Figure 1 Flyers with campaign promises for the 2016 election led voters to prefer candidates with similar policy preferences
Voters also used the flyer information to make retrospective judgments about politician performance. Those who received information about both current (2016) and past (2013) promises could compare the campaign promises with the actions of incumbent mayors. Compared to other voters, they were more likely to vote for incumbents who fulfilled past promises. They also perceived these incumbents as more honest and competent.
Putting the findings in perspective
The intervention did not turn Ilocos into Switzerland and clientelist relationships between politicians and voters still played a tangible role. Vote-buying was significant even in areas where voters had received flyers. Moreover, voters with personal ties to one of the candidates exhibited a significantly weaker response to information about candidates’ promises. This stands to reason: these voters stood to lose the most by switching to policy-based voting.
At the same time, mayoral candidates in the Philippines are astute campaigners. They understand their constituencies and allocate campaign resources thoughtfully. Why, then, did a third party have to implement this relatively cheap – and electorally effective – flyer campaign? The answer lies precisely with the acute calculations that mayors make regarding campaign strategy: vote-buying is simply more cost-effective. Buying the votes of a household costs more than giving the household informative flyers. However, flyers affect the votes of only a subset of voters, those whose preferences are aligned with the candidate’s promises, and even then are one factor among others that influence voter behaviour. Vote-buying, in contrast, is highly predictive of electoral support. We calculate that flyers returned 16 votes per $500, assuming a candidate could target voters most closely aligned with his or her promises. In comparison, $500 spent on vote-buying returned 40 votes.

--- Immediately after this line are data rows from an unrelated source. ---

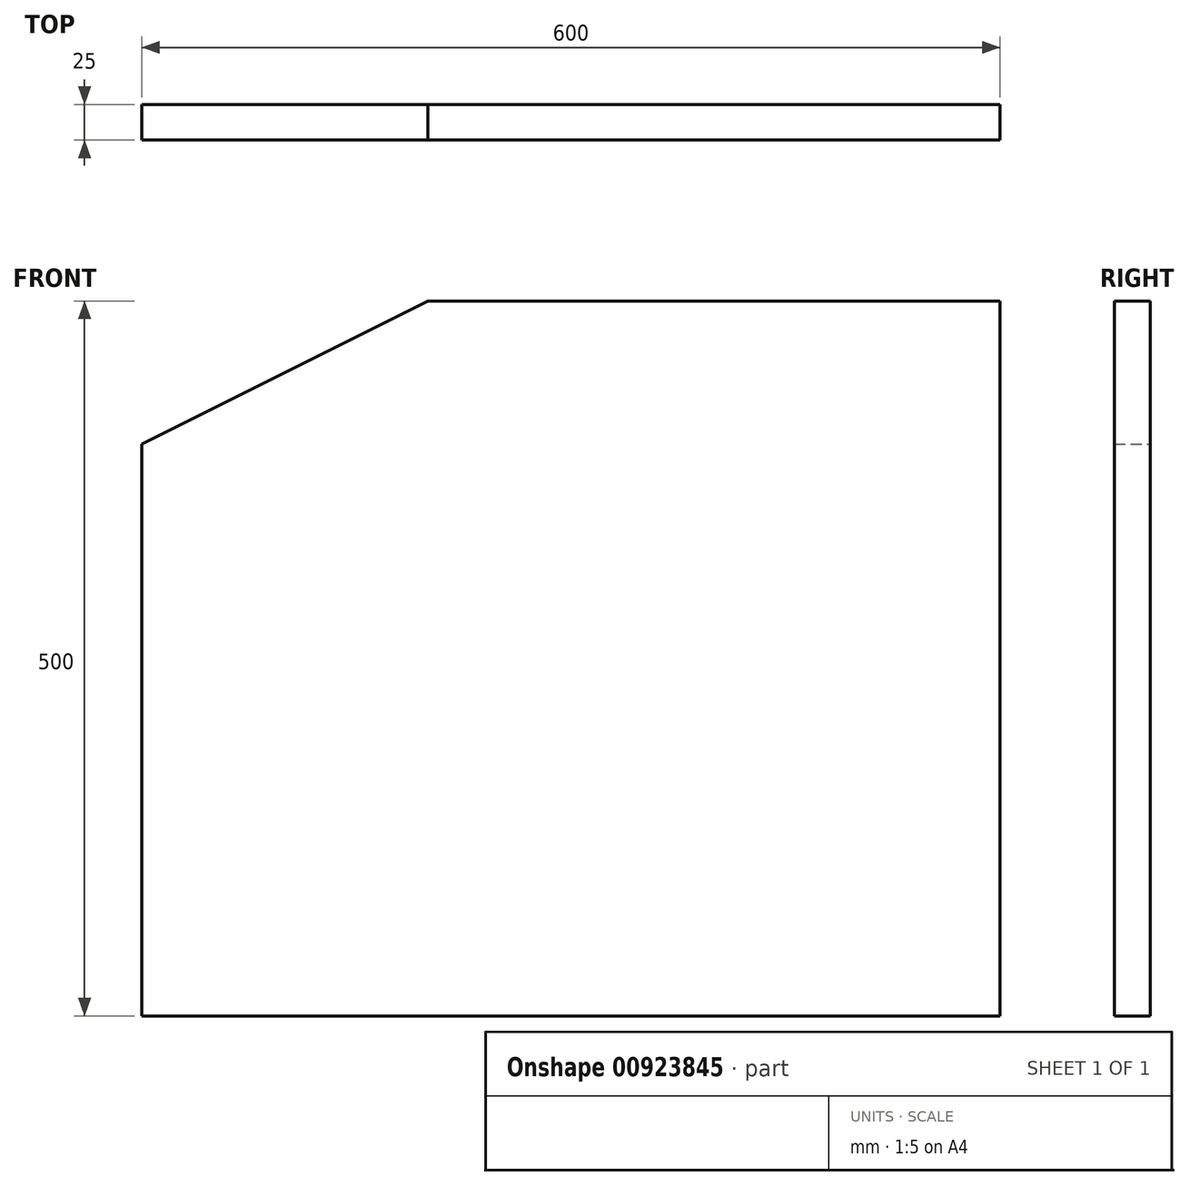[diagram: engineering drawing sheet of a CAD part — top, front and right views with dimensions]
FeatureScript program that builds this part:
annotation { "Feature Type Name" : "Feature", "Feature Type Description" : "" }
export const myFeature = defineFeature(function(context is Context, id is Id, definition is map)
    precondition{}
    {
        {
            var Q0;
            Q0=qCreatedBy(makeId("Front.planeOp"),FACE);
            var sketch = newSketch(context, id + "F0", { "sketchPlane" : qUnion([Q0])});
            skLineSegment(sketch, "E0.bottom", {"start": v(24.12, 0) * mm, "end": v(624.12, 0) * mm});
            skLineSegment(sketch, "E0.top", {"start": v(24.12, 500) * mm, "end": v(624.12, 500) * mm});
            skLineSegment(sketch, "E0.left", {"start": v(24.12, 0) * mm, "end": v(24.12, 500) * mm});
            skLineSegment(sketch, "E0.right", {"start": v(624.12, 0) * mm, "end": v(624.12, 500) * mm});
            skLineSegment(sketch, "E1", {"start": v(24.12, 400) * mm, "end": v(224.12, 500) * mm});
            skSolve(sketch);
        }
        {
            var Q0;
            Q0=makeQuery(id+"F0.imprint","IMPRINT",FACE,{"disambiguationData":[TD([[makeQuery(id+"F0.imprint","IMPRINT",EDGE,{"derivedFrom":sQuery(id+"F0.wireOp",EDGE,"E0.bottom")}),1.0]])]});
            extrude(context, id + "F1", {"entities" : qUnion([Q0]), "depth" : 25 * mm, "offsetDistance" : 25 * mm});
        }
    });
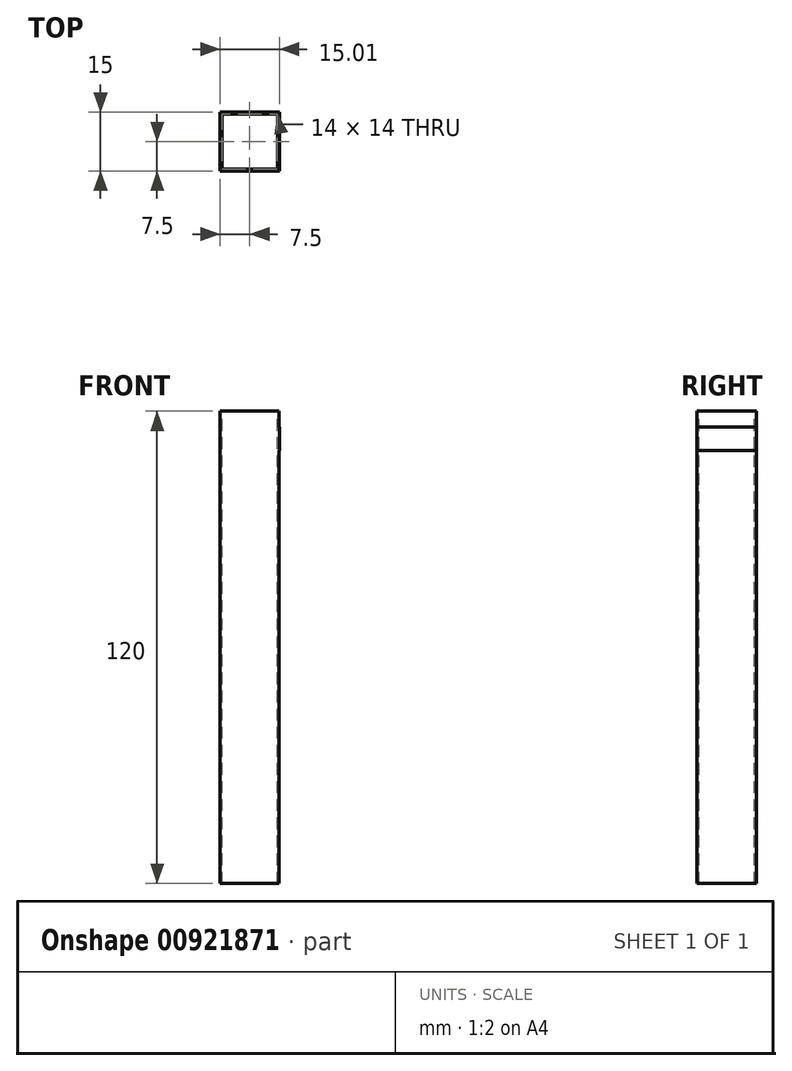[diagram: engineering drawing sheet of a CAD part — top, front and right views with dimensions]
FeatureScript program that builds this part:
annotation { "Feature Type Name" : "Feature", "Feature Type Description" : "" }
export const myFeature = defineFeature(function(context is Context, id is Id, definition is map)
    precondition{}
    {
        {
            var Q0;
            Q0=qCreatedBy(makeId("Top.planeOp"),FACE);
            var sketch = newSketch(context, id + "F0", { "sketchPlane" : qUnion([Q0])});
            skLineSegment(sketch, "E0.bottom", {"start": v(7.5, -7.5) * mm, "end": v(-7.5, -7.5) * mm});
            skLineSegment(sketch, "E0.top", {"start": v(7.5, 7.5) * mm, "end": v(-7.5, 7.5) * mm});
            skLineSegment(sketch, "E0.left", {"start": v(7.5, -7.5) * mm, "end": v(7.5, 7.5) * mm});
            skLineSegment(sketch, "E0.right", {"start": v(-7.5, -7.5) * mm, "end": v(-7.5, 7.5) * mm});
            skPoint(sketch, "E0.middle", {"position": v(0, 0) * mm});
            skLineSegment(sketch, "E1.bottom", {"start": v(7, -7) * mm, "end": v(-7, -7) * mm});
            skLineSegment(sketch, "E1.top", {"start": v(7, 7) * mm, "end": v(-7, 7) * mm});
            skLineSegment(sketch, "E1.left", {"start": v(7, -7) * mm, "end": v(7, 7) * mm});
            skLineSegment(sketch, "E1.right", {"start": v(-7, -7) * mm, "end": v(-7, 7) * mm});
            skSolve(sketch);
        }
        {
            var Q0;
            Q0=makeQuery(id+"F0.imprint","IMPRINT",FACE,{"disambiguationData":[TD([[makeQuery(id+"F0.imprint","IMPRINT",EDGE,{"derivedFrom":sQuery(id+"F0.wireOp",EDGE,"E0.bottom")}),-1.0]])]});
            extrude(context, id + "F1", {"entities" : qUnion([Q0]), "oppositeDirection" : true, "depth" : 60 * mm, "offsetDistance" : 25 * mm});
        }
        {
            var Q0;
            Q0=makeQuery(id+"F1.opExtrude","SWEPT_FACE",FACE,{"disambiguationData":[OSD([sQuery(id+"F0.wireOp",EDGE,"E0.left")])]});
            var sketch = newSketch(context, id + "F2", { "sketchPlane" : qUnion([Q0])});
            skLineSegment(sketch, "E2.bottom", {"start": v(-7.5, 0) * mm, "end": v(7.5, 0) * mm});
            skLineSegment(sketch, "E2.top", {"start": v(-7.5, -4) * mm, "end": v(7.5, -4) * mm});
            skLineSegment(sketch, "E2.left", {"start": v(-7.5, 0) * mm, "end": v(-7.5, -4) * mm});
            skLineSegment(sketch, "E2.right", {"start": v(7.5, 0) * mm, "end": v(7.5, -4) * mm});
            skLineSegment(sketch, "E3.top", {"start": v(-7.5, -10) * mm, "end": v(7.5, -10) * mm});
            skLineSegment(sketch, "E3.left", {"start": v(-7.5, -4) * mm, "end": v(-7.5, -10) * mm});
            skLineSegment(sketch, "E3.right", {"start": v(7.5, -4) * mm, "end": v(7.5, -10) * mm});
            skSolve(sketch);
        }
        {
            var Q0;
            Q0=makeQuery(id+"F2.imprint","IMPRINT",FACE,{"disambiguationData":[TD([[makeQuery(id+"F2.imprint","IMPRINT",EDGE,{"derivedFrom":sQuery(id+"F2.wireOp",EDGE,"E2.top")}),-1.0]])]});
            extrude(context, id + "F3", {"entities" : qUnion([Q0]), "operationType" : NewBodyOperationType.ADD, "depth" : 0.01 * mm, "offsetDistance" : 25 * mm});
        }
        {
            var Q0;
            Q0=makeQuery(id+"F1.opExtrude","CAP_FACE",FACE,{"disambiguationData":[OSD([sQuery(id+"F0.wireOp",EDGE,"E0.bottom"),sQuery(id+"F0.wireOp",EDGE,"E0.top"),sQuery(id+"F0.wireOp",EDGE,"E0.left"),sQuery(id+"F0.wireOp",EDGE,"E0.right"),sQuery(id+"F0.wireOp",EDGE,"E1.bottom"),sQuery(id+"F0.wireOp",EDGE,"E1.top"),sQuery(id+"F0.wireOp",EDGE,"E1.left"),sQuery(id+"F0.wireOp",EDGE,"E1.right")])],"isStart":false});
            extrude(context, id + "F4", {"entities" : qUnion([Q0]), "operationType" : NewBodyOperationType.ADD, "depth" : 60 * mm, "offsetDistance" : 25 * mm});
        }
    });
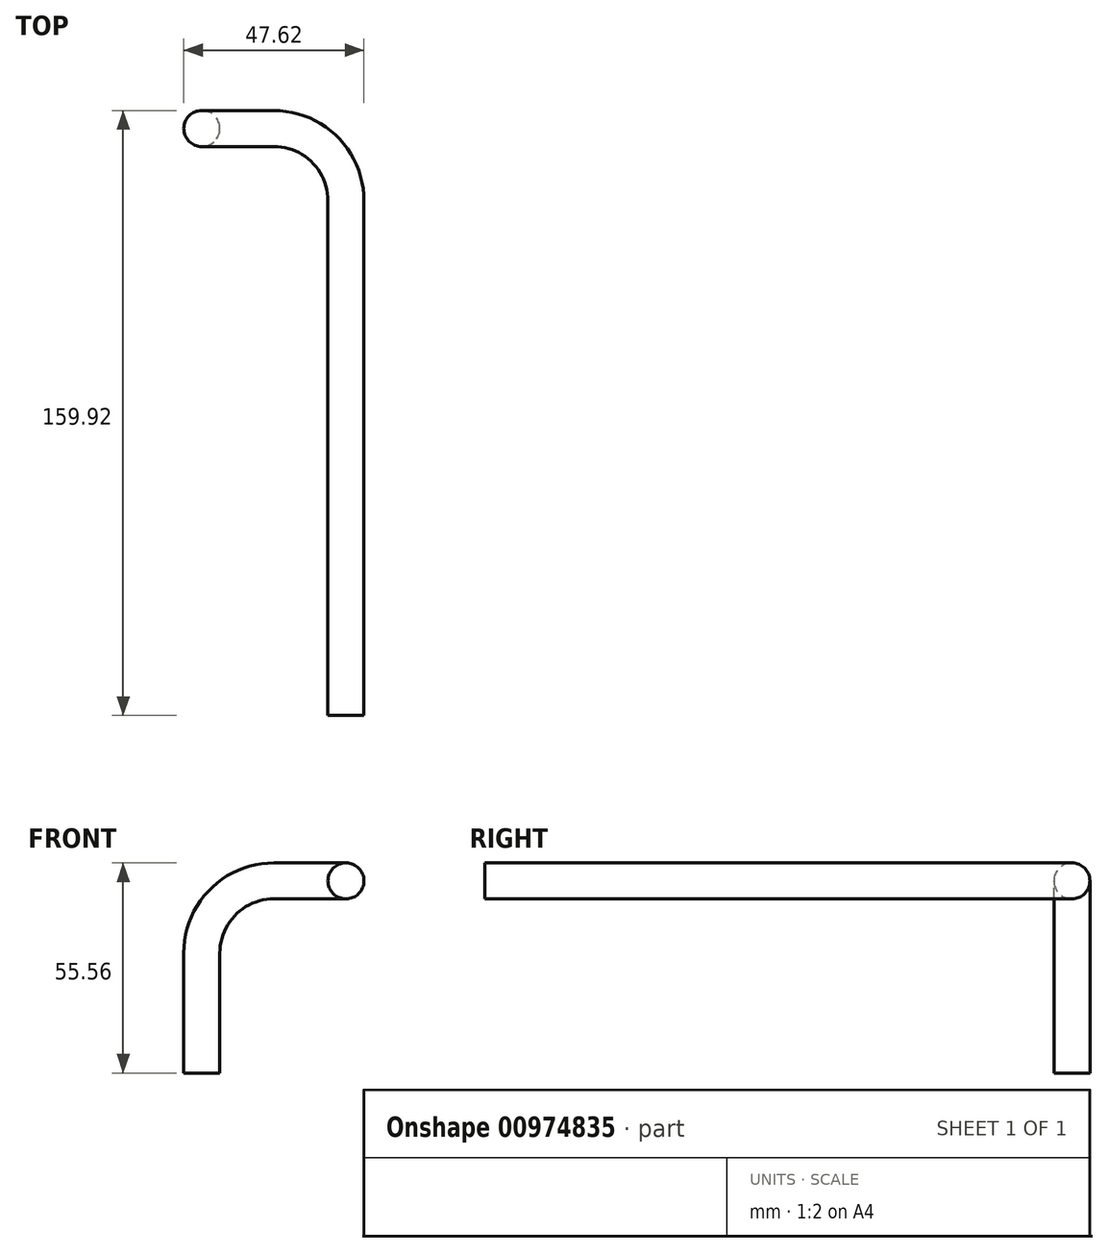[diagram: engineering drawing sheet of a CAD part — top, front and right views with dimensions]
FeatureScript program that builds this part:
annotation { "Feature Type Name" : "Feature", "Feature Type Description" : "" }
export const myFeature = defineFeature(function(context is Context, id is Id, definition is map)
    precondition{}
    {
        {
            var Q0;
            Q0=qCreatedBy(makeId("Front.planeOp"),FACE);
            var sketch = newSketch(context, id + "F0", { "sketchPlane" : qUnion([Q0])});
            skLineSegment(sketch, "E0", {"start": v(-19.05, -50.8) * mm, "end": v(-19.05, -19.05) * mm});
            skPoint(sketch, "E1.visualSharp", {"position": v(-19.05, 0) * mm});
            skArc(sketch, "E1.filletArc", {"start": v(0, 0) * mm, "mid": v(-13.47, -5.58) * mm, "end": v(-19.05, -19.05) * mm});
            skLineSegment(sketch, "E2", {"start": v(0, 0) * mm, "end": v(-19.05, 0) * mm, "construction": true});
            skSolve(sketch);
        }
        {
            var Q0;
            Q0=qCreatedBy(makeId("Top.planeOp"),FACE);
            var Q1;
            Q1=sQuery(id+"F0.wireOp",VERTEX,"E0.start");
            cPlane(context, id + "F1", {"entities" : qUnion([Q0, Q1]), "cplaneType" : CPlaneType.PLANE_POINT, "offset" : 25.4 * mm, "width" : 152.4 * mm, "height" : 152.4 * mm});
        }
        {
            var Q0;
            Q0=qCreatedBy(id+"F1.planeOp",FACE);
            var sketch = newSketch(context, id + "F2", { "sketchPlane" : qUnion([Q0])});
            skCircle(sketch, "E3", {"center": v(-19.05, 0) * mm, "radius": 4.76 * mm});
            skSolve(sketch);
        }
        {
            var Q0;
            Q0 = qSketchRegion(id + "F2", true);
            var Q1;
            Q1=sQuery(id+"F0.wireOp",EDGE,"E0");
            var Q2;
            Q2=sQuery(id+"F0.wireOp",EDGE,"E1.filletArc");
            sweep(context, id + "F3", {"profiles" : qUnion([Q0]), "path" : qUnion([Q1, Q2])});
        }
        {
            var Q0;
            Q0=qCreatedBy(makeId("Top.planeOp"),FACE);
            var sketch = newSketch(context, id + "F4", { "sketchPlane" : qUnion([Q0])});
            skLineSegment(sketch, "E4", {"start": v(19.05, -19.05) * mm, "end": v(19.05, -155.16) * mm});
            skPoint(sketch, "E5.visualSharp", {"position": v(19.05, -53.56) * mm});
            skArc(sketch, "E5.filletArc", {"start": v(19.05, -19.05) * mm, "mid": v(13.47, -5.58) * mm, "end": v(0, 0) * mm});
            skSolve(sketch);
        }
        {
            var Q0;
            Q0=makeQuery(id+"F3.opSweep","CAP_FACE",FACE,{"disambiguationData":[OSD([sQuery(id+"F0.wireOp",VERTEX,"E1.filletArc.start"),sQuery(id+"F2.wireOp",EDGE,"E3")])],"isStart":false});
            var sketch = newSketch(context, id + "F5", { "sketchPlane" : qUnion([Q0])});
            skCircle(sketch, "E6.0", {"center": v(0, 0) * mm, "radius": 4.76 * mm});
            skSolve(sketch);
        }
        {
            var Q0;
            Q0 = qSketchRegion(id + "F5", true);
            var Q1;
            Q1=sQuery(id+"F4.wireOp",EDGE,"E5.filletArc");
            var Q2;
            Q2=sQuery(id+"F4.wireOp",EDGE,"E4");
            sweep(context, id + "F6", {"operationType" : NewBodyOperationType.ADD, "profiles" : qUnion([Q0]), "path" : qUnion([Q1, Q2])});
        }
    });
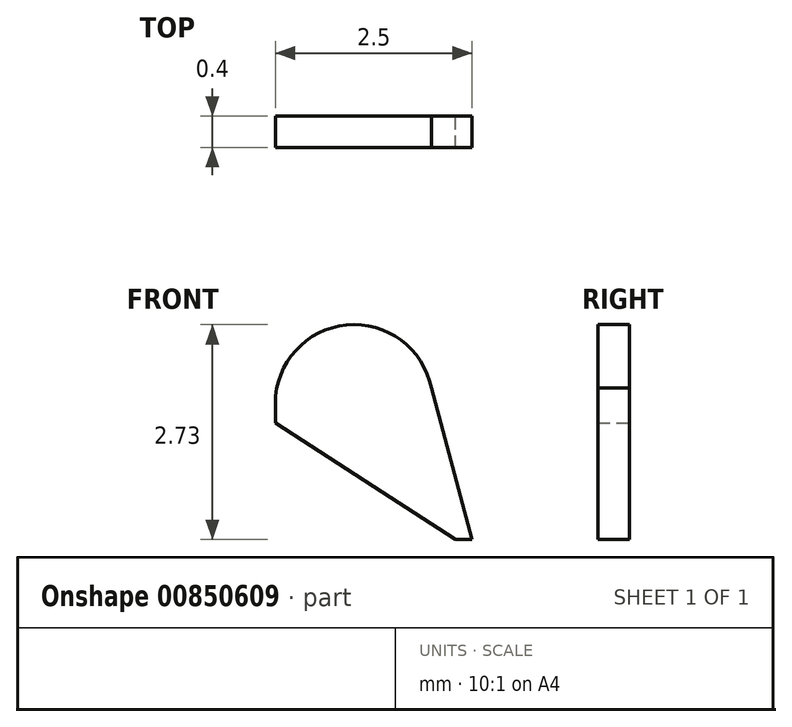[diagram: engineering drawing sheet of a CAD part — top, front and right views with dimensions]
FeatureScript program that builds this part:
annotation { "Feature Type Name" : "Feature", "Feature Type Description" : "" }
export const myFeature = defineFeature(function(context is Context, id is Id, definition is map)
    precondition{}
    {
        {
            var Q0;
            Q0=qCreatedBy(makeId("Front.planeOp"),FACE);
            var sketch = newSketch(context, id + "F0", { "sketchPlane" : qUnion([Q0])});
            skArc(sketch, "E0", {"start": v(-1, 0) * mm, "mid": v(-0.1, 1) * mm, "end": v(0.98, 0.2) * mm});
            skLineSegment(sketch, "E1", {"start": v(-1, 0) * mm, "end": v(-1, -0.25) * mm});
            skLineSegment(sketch, "E2", {"start": v(1.3, -1.73) * mm, "end": v(0.35, -1.12) * mm, "construction": true});
            skLineSegment(sketch, "E3", {"start": v(1.5, -1.73) * mm, "end": v(0.94, 0.33) * mm});
            skLineSegment(sketch, "E4", {"start": v(1.3, -1.73) * mm, "end": v(0.35, -1.12) * mm});
            skLineSegment(sketch, "E5", {"start": v(-1, -0.25) * mm, "end": v(0.35, -1.12) * mm});
            skPoint(sketch, "E6.start.orphan", {"position": v(1, 0) * mm});
            skPoint(sketch, "E7.end.orphan", {"position": v(-1, -1.32) * mm});
            skPoint(sketch, "E7.start.orphan", {"position": v(-0.2, -0.77) * mm});
            skLineSegment(sketch, "E8", {"start": v(1.3, -1.73) * mm, "end": v(1.5, -1.73) * mm});
            skLineSegment(sketch, "E9", {"start": v(0, 1) * mm, "end": v(0, 0) * mm, "construction": true});
            skSolve(sketch);
        }
        {
            var Q0;
            Q0 = qSketchRegion(id + "F0", true);
            extrude(context, id + "F1", {"entities" : qUnion([Q0]), "depth" : 0.4 * mm, "offsetDistance" : 25 * mm});
        }
    });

A path away from clientelist elections
Despite the advantages of vote-buying relative to policy information campaigns, there is still a path towards elections that give greater weight to policies and programmes. On the one hand, non-governmental or media organisations could provide this type of policy information even if candidates have weak incentives to do so. On the other hand, the more that politicians are compelled to deliver on their policy promises, the less flexibility and resources they have with which to buy votes. Other measures can also make policy-based competition more attractive to politicians relative to vote-buying, but these depend on the politicians themselves. For example, politicians could adopt and enforce measures that criminalise vote-buying, or finance more administrative measures that make vote-buying less efficacious, such as procedural changes to improve voter privacy when casting ballots, and additional safeguards to ensure ballot secrecy.
The Philippines is only one of many countries struggling with the dominance of clientelist politics. But the lessons learned from altering candidates’ incentives and improving voter information could be applied across the world. They could help to provide a pathway for more developing countries to shift to a policy-based political system.